#### [Task details]
Reproduce the listing below word for word, keeping every line, its spelling, and its punctuation unchanged.

══════════════════════════════

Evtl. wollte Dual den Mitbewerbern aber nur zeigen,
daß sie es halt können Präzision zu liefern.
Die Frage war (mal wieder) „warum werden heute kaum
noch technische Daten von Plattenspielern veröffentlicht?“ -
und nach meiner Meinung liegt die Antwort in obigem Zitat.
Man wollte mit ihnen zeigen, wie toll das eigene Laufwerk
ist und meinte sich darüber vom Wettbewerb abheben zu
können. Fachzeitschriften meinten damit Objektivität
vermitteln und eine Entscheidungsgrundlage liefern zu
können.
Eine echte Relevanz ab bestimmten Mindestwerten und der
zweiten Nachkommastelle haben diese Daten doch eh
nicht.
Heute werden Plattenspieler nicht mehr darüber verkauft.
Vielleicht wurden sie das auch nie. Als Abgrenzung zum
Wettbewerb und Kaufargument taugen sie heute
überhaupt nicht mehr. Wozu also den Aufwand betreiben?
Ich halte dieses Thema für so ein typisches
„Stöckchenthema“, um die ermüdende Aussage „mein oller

══════════════════════════════

#### [Solution for this exercise]
Evtl. wollte Dual den Mitbewerbern aber nur zeigen,
daß sie es halt können Präzision zu liefern.
Die Frage war (mal wieder) „warum werden heute kaum
noch technische Daten von Plattenspielern veröffentlicht?“ -
und nach meiner Meinung liegt die Antwort in obigem Zitat.
Man wollte mit ihnen zeigen, wie toll das eigene Laufwerk
ist und meinte sich darüber vom Wettbewerb abheben zu
können. Fachzeitschriften meinten damit Objektivität
vermitteln und eine Entscheidungsgrundlage liefern zu
können.
Eine echte Relevanz ab bestimmten Mindestwerten und der
zweiten Nachkommastelle haben diese Daten doch eh
nicht.
Heute werden Plattenspieler nicht mehr darüber verkauft.
Vielleicht wurden sie das auch nie. Als Abgrenzung zum
Wettbewerb und Kaufargument taugen sie heute
überhaupt nicht mehr. Wozu also den Aufwand betreiben?
Ich halte dieses Thema für so ein typisches
„Stöckchenthema“, um die ermüdende Aussage „mein oller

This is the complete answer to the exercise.